### Records for the exercise ###
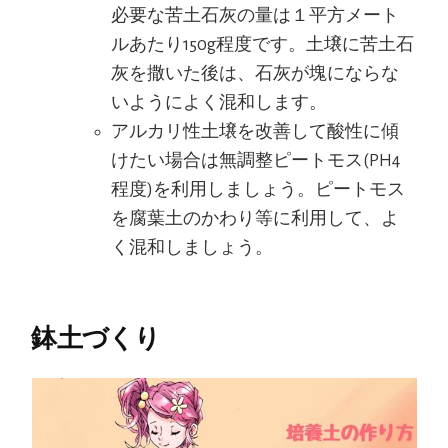
必要な苦土石灰の量は１平方メート
ルあたり150g程度です。土壌に苦土石
灰を撒いた後は、石灰が塊にならな
いようによく混和します。
アルカリ性土壌を改善して酸性に傾
けたい場合は無調整ピートモス(PH4
程度)を利用しましょう。ピートモス
を腐葉土のかわり等に利用して、よ
く混和しましょう。
鉢土づくり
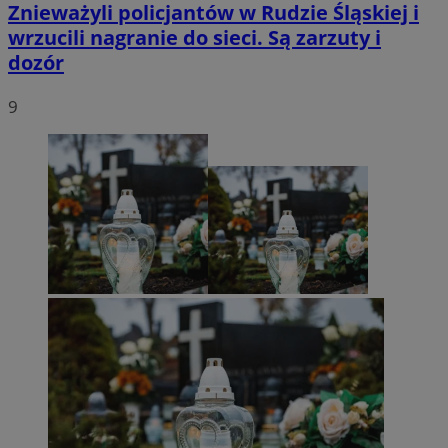
Znieważyli policjantów w Rudzie Śląskiej i
wrzucili nagranie do sieci. Są zarzuty i
dozór
9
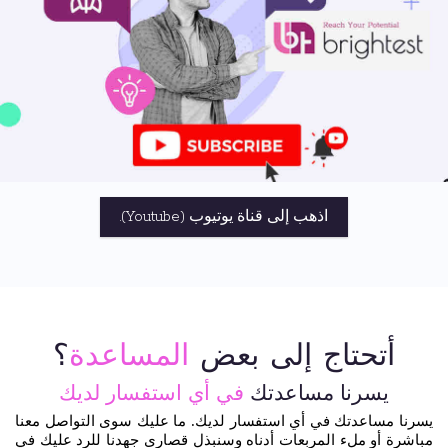
اذهب إلى قناة يوتيوب (Youtube).
أتحتاج إلى بعض
المساعدة
؟
يسرنا مساعدتك
في أي استفسار لديك
يسرنا مساعدتك في أي استفسار لديك.
ما عليك سوى التواصل معنا
مباشرة أو ملء المربعات أدناه وسنبذل قصارى جهدنا للرد عليك في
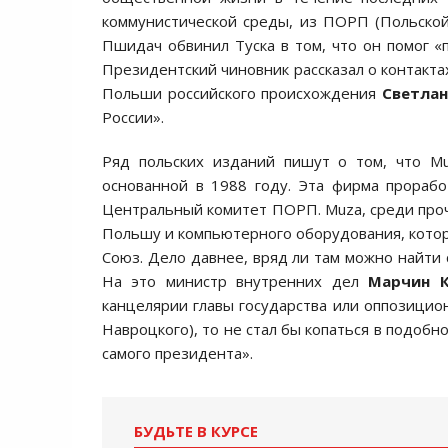
коммунистической среды, из ПОРП (Польской
Пшидач обвинил Туска в том, что он помог «п
Президентский чиновник рассказал о контакта
Польши российского происхождения
Светлан
России».
Ряд польских изданий пишут о том, что Mu
основанной в 1988 году. Эта фирма прораб
Центральный комитет ПОРП. Muza, среди проче
Польшу и компьютерного оборудования, котор
Союз. Дело давнее, вряд ли там можно найти 
На это министр внутренних дел
Марчин К
канцелярии главы государства или оппозицио
Навроцкого), то не стал бы копаться в подобн
самого президента».
БУДЬТЕ В КУРСЕ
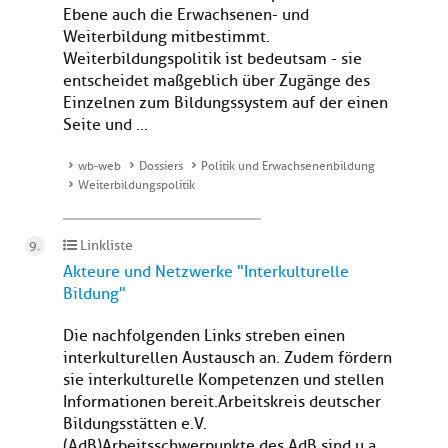
Ebene auch die Erwachsenen- und
Weiterbildung mitbestimmt.
Weiterbildungspolitik ist bedeutsam - sie
entscheidet maßgeblich über Zugänge des
Einzelnen zum Bildungssystem auf der einen
Seite und ...
wb-web
Dossiers
Politik und Erwachsenenbildung
Weiterbildungspolitik
Linkliste
Akteure und Netzwerke "Interkulturelle
Bildung"
Die nachfolgenden Links streben einen
interkulturellen Austausch an. Zudem fördern
sie interkulturelle Kompetenzen und stellen
Informationen bereit. Arbeitskreis deutscher
Bildungsstätten e.V.
(AdB)Arbeitsschwerpunkte des AdB sind u.a.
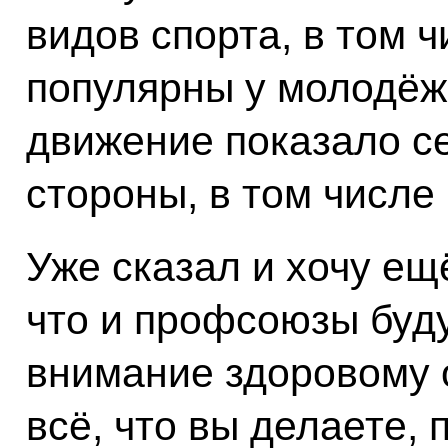
видов спорта, в том ч
популярны у молодёж
движение показало с
стороны, в том числе
Уже сказал и хочу ещ
что и профсоюзы буду
внимание здоровому о
всё, что вы делаете,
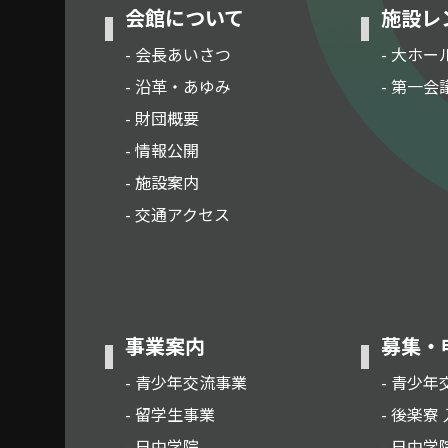
会館について
施設レ
- 会長あいさつ
- 大ホー
- 沿革・あゆみ
- 第一会
- 財団概要
- 情報公開
- 施設案内
- 交通アクセス
事業案内
募集・
- 青少年交流事業
- 青少年
- 留学生事業
- 後楽寮
- 日中学院
- 日中学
###
Work to be completed
Using the data above, retype exactly and only the lines from the one containing "Польшу и компьютерного оборудования, котор" up to and including the one containing "Politik und Erwachsenenbildung", with no pictures carried over.

Answer box
Польшу и компьютерного оборудования, котор
Союз. Дело давнее, вряд ли там можно найти 
На это министр внутренних дел
Марчин К
канцелярии главы государства или оппозицио
Навроцкого), то не стал бы копаться в подобн
самого президента».
БУДЬТЕ В КУРСЕ
Ebene auch die Erwachsenen- und
Weiterbildung mitbestimmt.
Weiterbildungspolitik ist bedeutsam - sie
entscheidet maßgeblich über Zugänge des
Einzelnen zum Bildungssystem auf der einen
Seite und ...
wb-web
Dossiers
Politik und Erwachsenenbildung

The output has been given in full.